- Your goal
Please give the listing again, word for word, with nothing left out.

- Dataset records
▼

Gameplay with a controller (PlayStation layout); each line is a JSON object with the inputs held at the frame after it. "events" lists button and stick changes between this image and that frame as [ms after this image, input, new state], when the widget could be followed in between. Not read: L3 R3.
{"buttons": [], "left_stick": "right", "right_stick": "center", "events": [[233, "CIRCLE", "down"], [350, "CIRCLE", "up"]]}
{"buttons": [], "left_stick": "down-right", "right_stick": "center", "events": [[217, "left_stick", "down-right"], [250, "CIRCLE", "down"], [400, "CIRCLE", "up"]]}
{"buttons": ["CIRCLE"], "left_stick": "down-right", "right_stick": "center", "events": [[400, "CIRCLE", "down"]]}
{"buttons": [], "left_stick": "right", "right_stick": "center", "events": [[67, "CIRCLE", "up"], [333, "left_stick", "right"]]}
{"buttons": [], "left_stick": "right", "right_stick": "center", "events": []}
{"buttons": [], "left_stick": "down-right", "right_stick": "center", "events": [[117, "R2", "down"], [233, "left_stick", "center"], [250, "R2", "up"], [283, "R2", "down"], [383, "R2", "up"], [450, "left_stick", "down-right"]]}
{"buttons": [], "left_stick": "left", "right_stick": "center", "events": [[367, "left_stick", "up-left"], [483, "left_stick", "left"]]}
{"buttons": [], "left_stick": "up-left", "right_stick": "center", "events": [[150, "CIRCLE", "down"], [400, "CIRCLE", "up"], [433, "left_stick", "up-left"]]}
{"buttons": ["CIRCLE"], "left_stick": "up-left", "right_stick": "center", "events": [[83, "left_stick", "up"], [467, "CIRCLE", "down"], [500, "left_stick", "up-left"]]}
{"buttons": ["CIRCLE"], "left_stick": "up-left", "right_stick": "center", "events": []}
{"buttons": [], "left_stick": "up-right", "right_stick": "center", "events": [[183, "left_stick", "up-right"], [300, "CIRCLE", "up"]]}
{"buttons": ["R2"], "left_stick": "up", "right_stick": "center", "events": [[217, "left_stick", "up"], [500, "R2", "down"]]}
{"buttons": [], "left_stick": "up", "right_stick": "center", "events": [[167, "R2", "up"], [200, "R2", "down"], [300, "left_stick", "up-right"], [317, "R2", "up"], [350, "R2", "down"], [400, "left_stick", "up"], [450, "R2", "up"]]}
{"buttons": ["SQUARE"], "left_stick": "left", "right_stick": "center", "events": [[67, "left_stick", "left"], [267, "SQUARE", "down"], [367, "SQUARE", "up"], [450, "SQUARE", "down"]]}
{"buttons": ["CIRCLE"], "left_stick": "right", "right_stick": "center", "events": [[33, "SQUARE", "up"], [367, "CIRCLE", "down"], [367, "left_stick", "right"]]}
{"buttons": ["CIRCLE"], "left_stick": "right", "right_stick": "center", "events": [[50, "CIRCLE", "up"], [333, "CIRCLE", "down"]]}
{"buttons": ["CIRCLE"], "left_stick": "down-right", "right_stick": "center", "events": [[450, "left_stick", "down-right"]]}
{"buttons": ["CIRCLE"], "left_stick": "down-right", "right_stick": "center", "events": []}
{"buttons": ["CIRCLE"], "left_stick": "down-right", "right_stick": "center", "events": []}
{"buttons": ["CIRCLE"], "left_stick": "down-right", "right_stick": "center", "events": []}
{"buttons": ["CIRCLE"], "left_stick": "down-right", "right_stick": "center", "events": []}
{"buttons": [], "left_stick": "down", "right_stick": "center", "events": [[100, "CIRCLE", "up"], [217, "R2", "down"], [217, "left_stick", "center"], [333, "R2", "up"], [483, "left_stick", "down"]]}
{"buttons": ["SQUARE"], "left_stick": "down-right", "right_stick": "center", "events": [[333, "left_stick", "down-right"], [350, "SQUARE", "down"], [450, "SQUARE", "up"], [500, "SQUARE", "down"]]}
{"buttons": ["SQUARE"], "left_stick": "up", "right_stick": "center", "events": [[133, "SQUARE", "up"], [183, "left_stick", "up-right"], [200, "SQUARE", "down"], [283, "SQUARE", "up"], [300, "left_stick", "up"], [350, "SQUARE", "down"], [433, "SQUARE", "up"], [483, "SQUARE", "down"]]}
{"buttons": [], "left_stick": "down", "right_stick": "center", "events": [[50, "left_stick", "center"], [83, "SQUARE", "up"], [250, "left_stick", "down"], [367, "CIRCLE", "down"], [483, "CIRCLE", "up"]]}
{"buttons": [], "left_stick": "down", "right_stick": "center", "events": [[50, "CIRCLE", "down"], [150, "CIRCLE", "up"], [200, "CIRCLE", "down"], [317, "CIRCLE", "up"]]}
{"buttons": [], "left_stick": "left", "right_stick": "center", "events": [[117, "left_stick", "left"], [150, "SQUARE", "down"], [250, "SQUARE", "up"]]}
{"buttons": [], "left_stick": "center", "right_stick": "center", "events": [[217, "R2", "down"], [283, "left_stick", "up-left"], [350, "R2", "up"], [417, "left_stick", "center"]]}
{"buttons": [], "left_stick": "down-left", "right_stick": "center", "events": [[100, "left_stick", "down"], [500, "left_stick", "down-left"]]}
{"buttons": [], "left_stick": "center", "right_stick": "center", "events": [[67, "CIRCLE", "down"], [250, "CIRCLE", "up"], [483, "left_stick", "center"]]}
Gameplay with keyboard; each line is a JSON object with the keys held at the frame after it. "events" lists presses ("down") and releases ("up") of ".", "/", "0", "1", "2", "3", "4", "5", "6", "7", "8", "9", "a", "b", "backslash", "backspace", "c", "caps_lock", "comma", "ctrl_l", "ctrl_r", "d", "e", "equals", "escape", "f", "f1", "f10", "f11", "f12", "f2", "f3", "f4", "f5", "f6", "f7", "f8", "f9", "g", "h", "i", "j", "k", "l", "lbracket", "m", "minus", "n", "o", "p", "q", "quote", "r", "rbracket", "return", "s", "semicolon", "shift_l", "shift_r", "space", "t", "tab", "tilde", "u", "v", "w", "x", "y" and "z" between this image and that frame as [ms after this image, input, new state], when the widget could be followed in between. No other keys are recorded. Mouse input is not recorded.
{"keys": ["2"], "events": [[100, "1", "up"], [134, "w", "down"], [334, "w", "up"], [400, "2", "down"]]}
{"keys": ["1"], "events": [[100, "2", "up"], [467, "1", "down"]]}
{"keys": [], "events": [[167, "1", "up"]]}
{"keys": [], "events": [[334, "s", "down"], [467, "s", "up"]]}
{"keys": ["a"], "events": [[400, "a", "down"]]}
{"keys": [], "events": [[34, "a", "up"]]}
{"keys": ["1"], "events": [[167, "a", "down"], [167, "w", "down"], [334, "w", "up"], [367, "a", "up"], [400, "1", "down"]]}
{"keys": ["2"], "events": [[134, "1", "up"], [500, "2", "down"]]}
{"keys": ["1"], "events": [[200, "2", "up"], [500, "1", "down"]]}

▲

- Task output
Gameplay with a controller (PlayStation layout); each line is a JSON object with the inputs held at the frame after it. "events" lists button and stick changes between this image and that frame as [ms after this image, input, new state], when the widget could be followed in between. Not read: L3 R3.
{"buttons": [], "left_stick": "right", "right_stick": "center", "events": [[233, "CIRCLE", "down"], [350, "CIRCLE", "up"]]}
{"buttons": [], "left_stick": "down-right", "right_stick": "center", "events": [[217, "left_stick", "down-right"], [250, "CIRCLE", "down"], [400, "CIRCLE", "up"]]}
{"buttons": ["CIRCLE"], "left_stick": "down-right", "right_stick": "center", "events": [[400, "CIRCLE", "down"]]}
{"buttons": [], "left_stick": "right", "right_stick": "center", "events": [[67, "CIRCLE", "up"], [333, "left_stick", "right"]]}
{"buttons": [], "left_stick": "right", "right_stick": "center", "events": []}
{"buttons": [], "left_stick": "down-right", "right_stick": "center", "events": [[117, "R2", "down"], [233, "left_stick", "center"], [250, "R2", "up"], [283, "R2", "down"], [383, "R2", "up"], [450, "left_stick", "down-right"]]}
{"buttons": [], "left_stick": "left", "right_stick": "center", "events": [[367, "left_stick", "up-left"], [483, "left_stick", "left"]]}
{"buttons": [], "left_stick": "up-left", "right_stick": "center", "events": [[150, "CIRCLE", "down"], [400, "CIRCLE", "up"], [433, "left_stick", "up-left"]]}
{"buttons": ["CIRCLE"], "left_stick": "up-left", "right_stick": "center", "events": [[83, "left_stick", "up"], [467, "CIRCLE", "down"], [500, "left_stick", "up-left"]]}
{"buttons": ["CIRCLE"], "left_stick": "up-left", "right_stick": "center", "events": []}
{"buttons": [], "left_stick": "up-right", "right_stick": "center", "events": [[183, "left_stick", "up-right"], [300, "CIRCLE", "up"]]}
{"buttons": ["R2"], "left_stick": "up", "right_stick": "center", "events": [[217, "left_stick", "up"], [500, "R2", "down"]]}
{"buttons": [], "left_stick": "up", "right_stick": "center", "events": [[167, "R2", "up"], [200, "R2", "down"], [300, "left_stick", "up-right"], [317, "R2", "up"], [350, "R2", "down"], [400, "left_stick", "up"], [450, "R2", "up"]]}
{"buttons": ["SQUARE"], "left_stick": "left", "right_stick": "center", "events": [[67, "left_stick", "left"], [267, "SQUARE", "down"], [367, "SQUARE", "up"], [450, "SQUARE", "down"]]}
{"buttons": ["CIRCLE"], "left_stick": "right", "right_stick": "center", "events": [[33, "SQUARE", "up"], [367, "CIRCLE", "down"], [367, "left_stick", "right"]]}
{"buttons": ["CIRCLE"], "left_stick": "right", "right_stick": "center", "events": [[50, "CIRCLE", "up"], [333, "CIRCLE", "down"]]}
{"buttons": ["CIRCLE"], "left_stick": "down-right", "right_stick": "center", "events": [[450, "left_stick", "down-right"]]}
{"buttons": ["CIRCLE"], "left_stick": "down-right", "right_stick": "center", "events": []}
{"buttons": ["CIRCLE"], "left_stick": "down-right", "right_stick": "center", "events": []}
{"buttons": ["CIRCLE"], "left_stick": "down-right", "right_stick": "center", "events": []}
{"buttons": ["CIRCLE"], "left_stick": "down-right", "right_stick": "center", "events": []}
{"buttons": [], "left_stick": "down", "right_stick": "center", "events": [[100, "CIRCLE", "up"], [217, "R2", "down"], [217, "left_stick", "center"], [333, "R2", "up"], [483, "left_stick", "down"]]}
{"buttons": ["SQUARE"], "left_stick": "down-right", "right_stick": "center", "events": [[333, "left_stick", "down-right"], [350, "SQUARE", "down"], [450, "SQUARE", "up"], [500, "SQUARE", "down"]]}
{"buttons": ["SQUARE"], "left_stick": "up", "right_stick": "center", "events": [[133, "SQUARE", "up"], [183, "left_stick", "up-right"], [200, "SQUARE", "down"], [283, "SQUARE", "up"], [300, "left_stick", "up"], [350, "SQUARE", "down"], [433, "SQUARE", "up"], [483, "SQUARE", "down"]]}
{"buttons": [], "left_stick": "down", "right_stick": "center", "events": [[50, "left_stick", "center"], [83, "SQUARE", "up"], [250, "left_stick", "down"], [367, "CIRCLE", "down"], [483, "CIRCLE", "up"]]}
{"buttons": [], "left_stick": "down", "right_stick": "center", "events": [[50, "CIRCLE", "down"], [150, "CIRCLE", "up"], [200, "CIRCLE", "down"], [317, "CIRCLE", "up"]]}
{"buttons": [], "left_stick": "left", "right_stick": "center", "events": [[117, "left_stick", "left"], [150, "SQUARE", "down"], [250, "SQUARE", "up"]]}
{"buttons": [], "left_stick": "center", "right_stick": "center", "events": [[217, "R2", "down"], [283, "left_stick", "up-left"], [350, "R2", "up"], [417, "left_stick", "center"]]}
{"buttons": [], "left_stick": "down-left", "right_stick": "center", "events": [[100, "left_stick", "down"], [500, "left_stick", "down-left"]]}
{"buttons": [], "left_stick": "center", "right_stick": "center", "events": [[67, "CIRCLE", "down"], [250, "CIRCLE", "up"], [483, "left_stick", "center"]]}
Gameplay with keyboard; each line is a JSON object with the keys held at the frame after it. "events" lists presses ("down") and releases ("up") of ".", "/", "0", "1", "2", "3", "4", "5", "6", "7", "8", "9", "a", "b", "backslash", "backspace", "c", "caps_lock", "comma", "ctrl_l", "ctrl_r", "d", "e", "equals", "escape", "f", "f1", "f10", "f11", "f12", "f2", "f3", "f4", "f5", "f6", "f7", "f8", "f9", "g", "h", "i", "j", "k", "l", "lbracket", "m", "minus", "n", "o", "p", "q", "quote", "r", "rbracket", "return", "s", "semicolon", "shift_l", "shift_r", "space", "t", "tab", "tilde", "u", "v", "w", "x", "y" and "z" between this image and that frame as [ms after this image, input, new state], when the widget could be followed in between. No other keys are recorded. Mouse input is not recorded.
{"keys": ["2"], "events": [[100, "1", "up"], [134, "w", "down"], [334, "w", "up"], [400, "2", "down"]]}
{"keys": ["1"], "events": [[100, "2", "up"], [467, "1", "down"]]}
{"keys": [], "events": [[167, "1", "up"]]}
{"keys": [], "events": [[334, "s", "down"], [467, "s", "up"]]}
{"keys": ["a"], "events": [[400, "a", "down"]]}
{"keys": [], "events": [[34, "a", "up"]]}
{"keys": ["1"], "events": [[167, "a", "down"], [167, "w", "down"], [334, "w", "up"], [367, "a", "up"], [400, "1", "down"]]}
{"keys": ["2"], "events": [[134, "1", "up"], [500, "2", "down"]]}
{"keys": ["1"], "events": [[200, "2", "up"], [500, "1", "down"]]}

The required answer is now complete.